Quem tem um gato em casa sabe direitinho todos os passos dele e sabe que ele vai separar aqueles longos períodos para o ritual da lambeção por todo o corpo. É um contorcionismo só para alcançar todos os lugarzinhos do corpo e isso tem uma intenção nobre: ficar limpo. Não é segredo para ninguém que os felinos fazem parte do time de animais mega-higiênicos. Esse hábito da lambedura tem uma finalidade importante, mas também possui efeitos colaterais que são as bolas de pelo.

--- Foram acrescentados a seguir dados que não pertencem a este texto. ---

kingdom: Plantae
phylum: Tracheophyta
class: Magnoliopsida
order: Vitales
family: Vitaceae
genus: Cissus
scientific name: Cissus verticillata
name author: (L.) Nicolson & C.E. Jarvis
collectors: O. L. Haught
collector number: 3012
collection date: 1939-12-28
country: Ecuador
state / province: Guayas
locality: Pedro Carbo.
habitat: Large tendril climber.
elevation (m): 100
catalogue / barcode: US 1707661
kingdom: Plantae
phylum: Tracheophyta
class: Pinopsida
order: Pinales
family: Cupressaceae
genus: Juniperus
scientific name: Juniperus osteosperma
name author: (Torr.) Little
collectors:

As bolas de pelo são comuns em gatos. Com as sessões de limpeza do corpo, alguns pelos ficam presos na língua e são engolidos. Como o organismo não é capaz de digerir, eles precisam ser expelidos de alguma forma – o mais comum é que seja pelo vômito, mas também pode ocorrer por meio das fezes. Quando essa situação se dá eventualmente e o felino não apresenta nenhum outro sintoma, como alteração do apetite, significa que está tudo normal.

“O problema é quando o animal não consegue eliminar as bolas de pelo e elas acabam se acumulando no sistema digestivo. Com o tempo esse acúmulo pode desencadear uma obstrução intestinal, que em alguns caso só pode ser resolvida com uma intervenção cirúrgica”, explica o médico veterinário dos Snacks CatLicious e gerente técnico nacional da Total Alimentos, Marcello Machado.

Segundo Machado, esse quadro é mais frequente em animais de pelo médio e longo, mas nenhum gato está livre – por isso, o melhor que se tem a fazer é tomar todos os cuidados necessários para evitar a formação dessas bolas.

Como evitá-las:
Um dos principais protagonistas no combate às bolas de pelo é a alimentação do gato. “Dê preferência a rações fabricadas com proteína de fontes nobres, que proporcionem melhor aproveitamento dos nutrientes e sejam enriquecidas com compostos que atuem na eliminação das bolas de pelo”, pontua o médico veterinário.

Pistas para descobrir a idade do gato

Você adotou ou por algum outro motivo está com um gato em casa e não sabe a idade dele? Confira as dicas do médico veterinário do Max em Ação e gerente técnico nacional da Total Alimentos, Marcello Machado:

Coto umbilical. “Se o gatinho ainda tiver o coto umbilical*, significa que o animal tem até três dias de vida, pois, depois deste período, esse pedacinho do cordão umbilical cai naturalmente”, explica o veterinário. Se o felino for bem pequeno, couber facilmente na palma da sua mão, tiver dificuldade para abrir olhos e estiver com as orelhas fechadas, ele deve ter apenas algumas semanas.

*O que sobra do cordão umbilical quando a mãe o corta.
Abrindo os olhos. “Quando nascem, os gatos demoram de dez a 15 dias para abrir os olhos pela primeira vez.  Se ele já abriu, mas os deixa fechado na maior parte do tempo, pode ser que o gatinho já tenha  três semanas.”

Cor dos olhos. Quando nascem, os olhos de todos os gatos são azuis, sem exceção. “Se o tutor notar que a cor está mudando ao longo do tempo, poder ser que o felino esteja com seis ou sete semanas de vida, mas, é claro, essa dica  não vale para os que continuarem com os olhos azuis.”

Pelos.
“O pelo diz muito sobre o seu gato, principalmente nos primeiros cinco meses, pois é quando eles têm um manto interno felpudo que os protege do frio. Conforme os animais envelhecem, o brilho do pelo já não é o mesmo, isso deve ocorrer por volta dos seis anos do felino. Depois dos 13 anos, muito provavelmente o bichano já apresentará fios brancos no focinho.”

Dentes. “Os dentes dos filhotes começam a nascer na segunda semana de vida. A expectativa é de que todos nasçam até a sétima semana. No sétimo mês, os primeiros dentes caem e são trocados pelos permanentes.”

Além disso, a coloração dos dentes também ajuda aproximar a idade do animal: os primeiros dentes são muito brancos, como um grão de arroz. Os permanentes também, mas, a partir dos dois anos, começam a amarelar.

Se perceber que os dentes traseiros estão mais amarelados e os demais ainda brancos, o gato pode ter entre três e cinco anos.

Com o passar do tempo, os dentes também sofrem desgaste natural, que podem indicar que o gato está com mais de seis anos.

Dica
Se você puder colocar água e ração a um cão de rua, faça. É uma iniciativa que infelizmente poucos têm, mas que salva a vidinha destes anjos de quatro patas. Nos dias mais frios, as Ongs precisam de doações de caminhas, casinhas, cobertores e ração, pois nossos peludos também sentem sede e fome. Acolher quem necessita é um ato de amor. Vamos fazer uma corrente do bem e ajudar estes seres que transformam nossas vidas.